## Collected data
#####

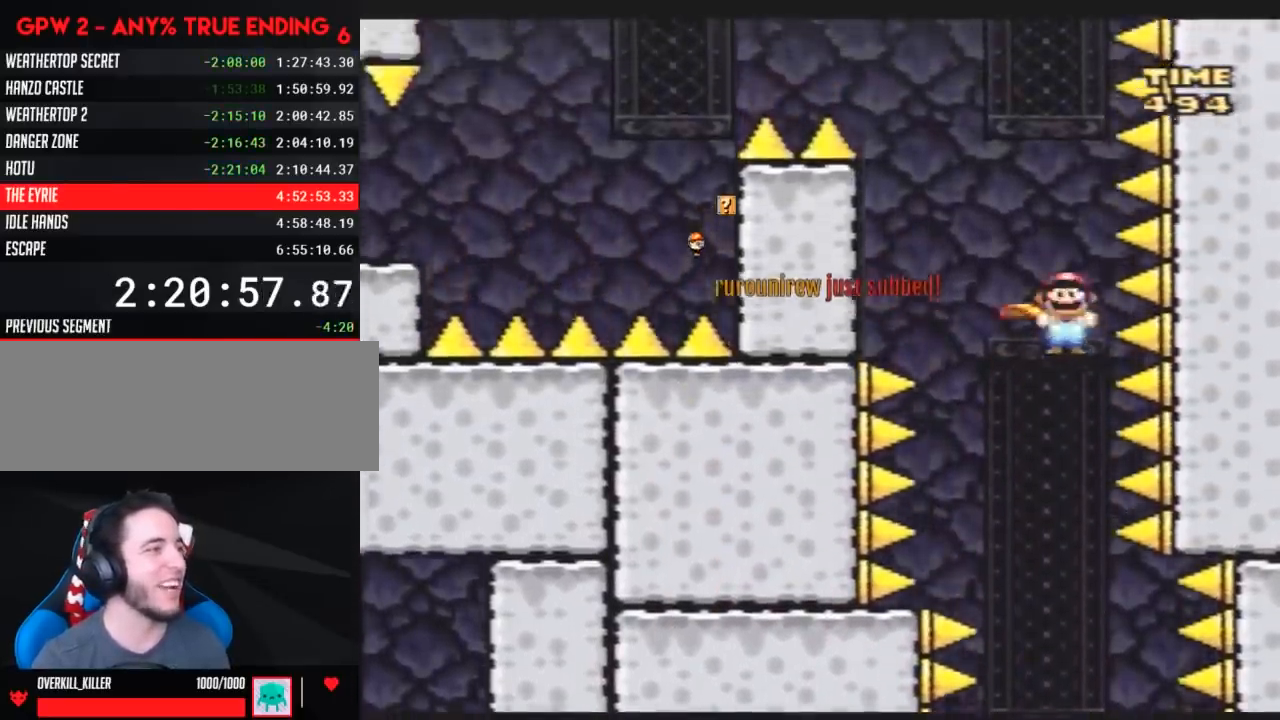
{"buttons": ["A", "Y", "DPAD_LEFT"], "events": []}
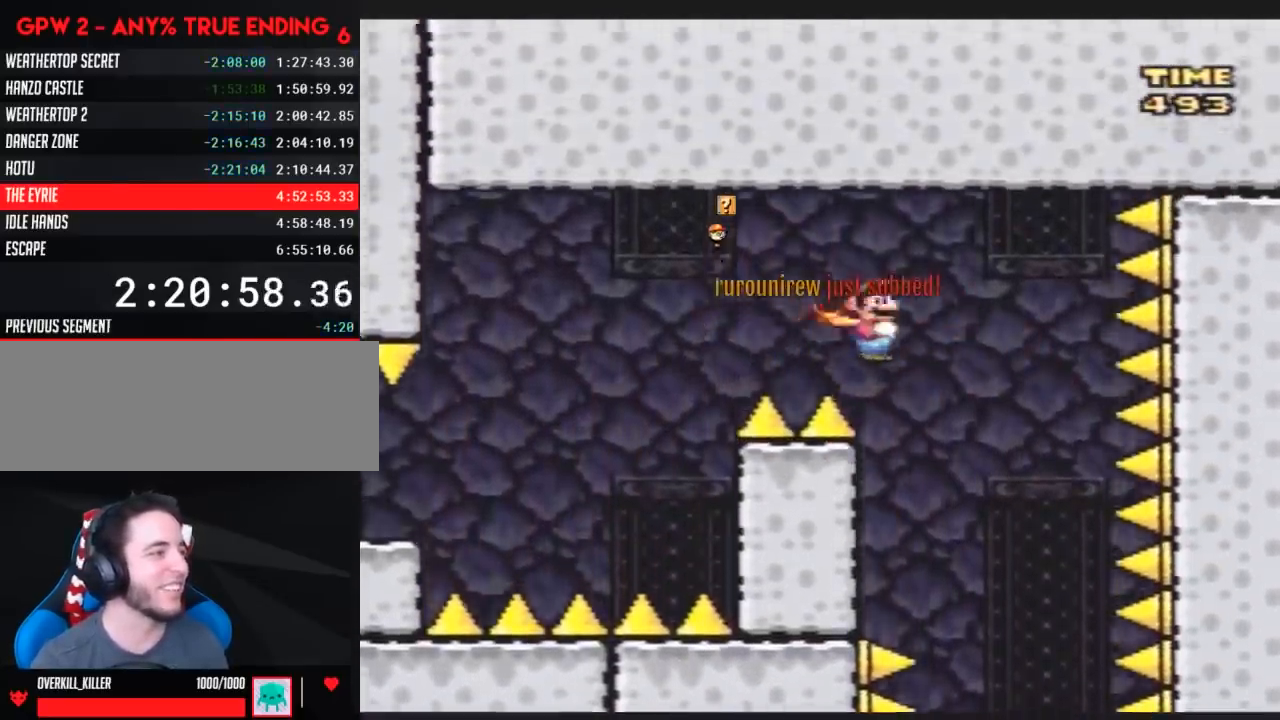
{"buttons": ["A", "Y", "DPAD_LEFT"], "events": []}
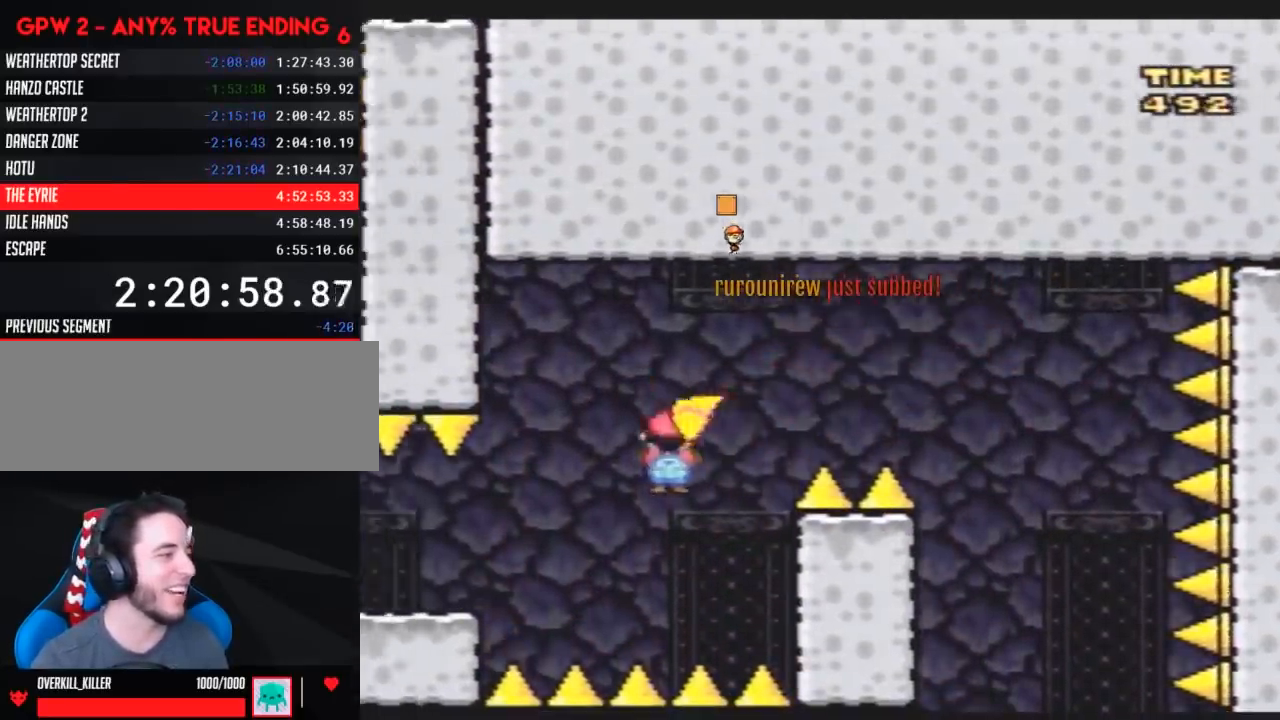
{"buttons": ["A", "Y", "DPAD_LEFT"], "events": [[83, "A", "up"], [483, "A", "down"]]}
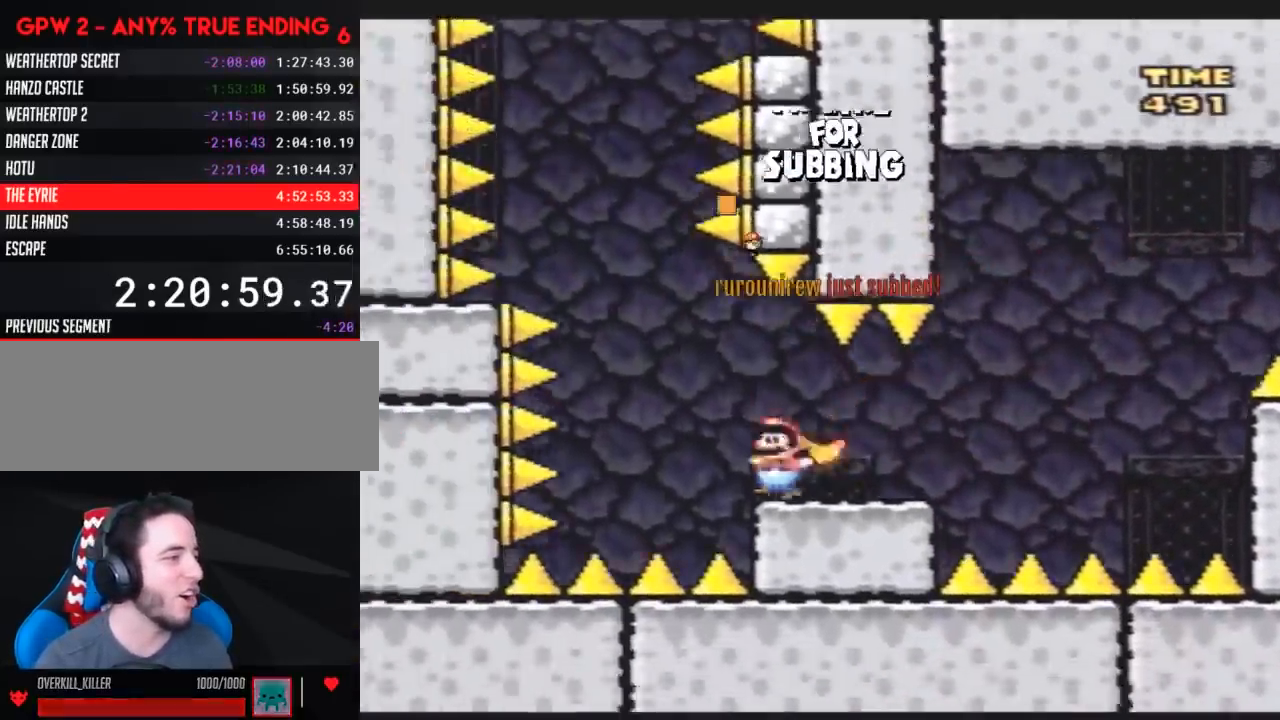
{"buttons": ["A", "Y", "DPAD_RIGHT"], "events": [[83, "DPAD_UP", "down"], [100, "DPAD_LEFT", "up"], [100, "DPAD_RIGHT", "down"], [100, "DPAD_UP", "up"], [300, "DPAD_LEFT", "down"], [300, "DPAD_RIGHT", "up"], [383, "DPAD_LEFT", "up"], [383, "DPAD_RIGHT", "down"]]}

#####

## What is being asked
Pull out the lines above in which the word "down" appears.

## Completed task
{"buttons": ["A", "Y", "DPAD_LEFT"], "events": [[83, "A", "up"], [483, "A", "down"]]}
{"buttons": ["A", "Y", "DPAD_RIGHT"], "events": [[83, "DPAD_UP", "down"], [100, "DPAD_LEFT", "up"], [100, "DPAD_RIGHT", "down"], [100, "DPAD_UP", "up"], [300, "DPAD_LEFT", "down"], [300, "DPAD_RIGHT", "up"], [383, "DPAD_LEFT", "up"], [383, "DPAD_RIGHT", "down"]]}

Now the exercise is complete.